Repairing the Relationship
Although a chairman or nurse manager is sometimes asked to pull two people into a room and referee while they sort out the issue, my initial approach is to step back and not get into a “he said-she said” situation. Once you’ve understood your role in this situation, and before going to ED administration, I suggest you take the first step and approach the nurse to discuss the interaction. Do this face-to-face, off the unit, without patients or other staff nearby. While it doesn’t hurt to be friendly with people you work with, you don’t have to be friends. At the very least, however, you must maintain a relationship that allows for professional success. Starting with an apology is probably appropriate, even if it’s to say that you’re sorry for leaving a mess. Indicate that you want to discuss the entire situation and that you accept part of the blame. However, you also can say to the nurse that if she has a problem with you, it’s appropriate to address it directly with you, and not at the nurses’ station.
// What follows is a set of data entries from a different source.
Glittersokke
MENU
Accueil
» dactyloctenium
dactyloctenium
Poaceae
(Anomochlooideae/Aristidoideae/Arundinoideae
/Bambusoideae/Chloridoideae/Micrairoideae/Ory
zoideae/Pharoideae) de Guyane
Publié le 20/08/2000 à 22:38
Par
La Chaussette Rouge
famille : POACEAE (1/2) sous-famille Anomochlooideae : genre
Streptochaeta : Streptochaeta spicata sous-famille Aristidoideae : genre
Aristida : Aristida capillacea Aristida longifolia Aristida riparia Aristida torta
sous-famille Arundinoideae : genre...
It’s also important to focus on the productivity of the team and not on emotions or personal attacks. Start by having her tell you what happened from her point of view, just like you would listen to a patient complain about their ER visit. It’s important to let her talk and then paraphrase her issues so she knows that you’ve really heard her. Then you can tell your side of the story. But remember, keep your emotions in check. Finally, try to establish a mutual, cooperative understanding that includes a solution about what to do and what not to do in similar circumstances in the future.
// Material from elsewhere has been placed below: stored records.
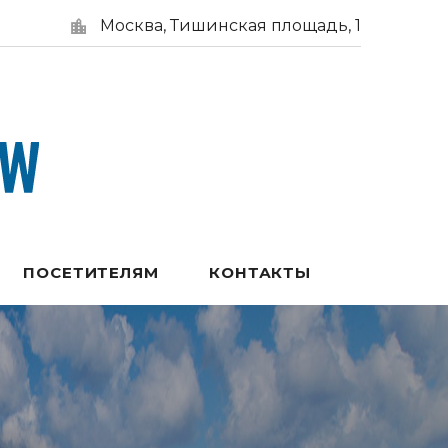
Москва, Тишинская площадь, 1
ПОСЕТИТЕЛЯМ
КОНТАКТЫ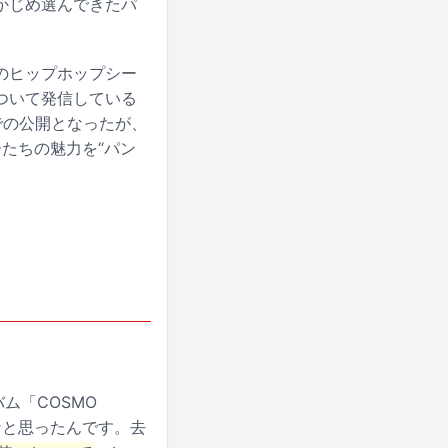
かじめ選んできたパ
のヒップホップシー
ついて発信している
グでの公開となったが、
ッパーたちの魅力を“パン
バム「COSMO
なと思ったんです。去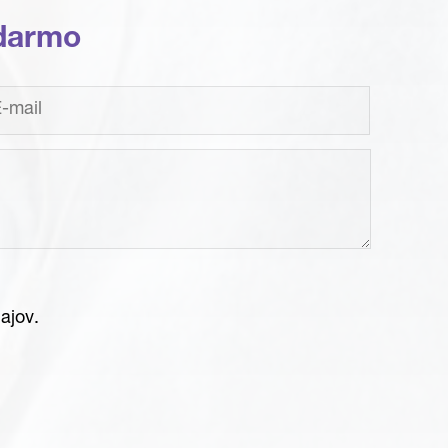
darmo
ajov.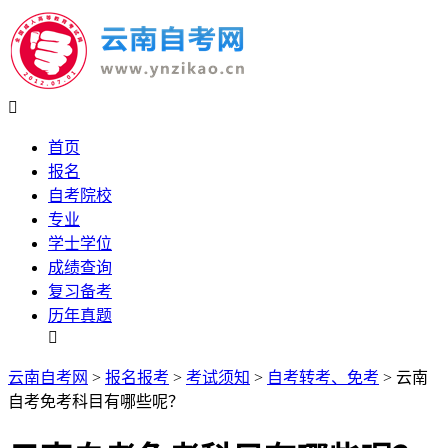

首页
报名
自考院校
专业
学士学位
成绩查询
复习备考
历年真题

云南自考网
>
报名报考
>
考试须知
>
自考转考、免考
> 云南
自考免考科目有哪些呢？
The reality is that conflict between docs and nurses happens all the time in the ER. However, because the success of the ED is usually so intertwined in the doc-nurse relationship, we need to quickly resolve these conflicts and maintain or improve our professional relationships. As we understand each other’s jobs and responsibilities and agree how future potential difficult situations should be handled, we are building communication patterns that avoid potential conflict while building our team.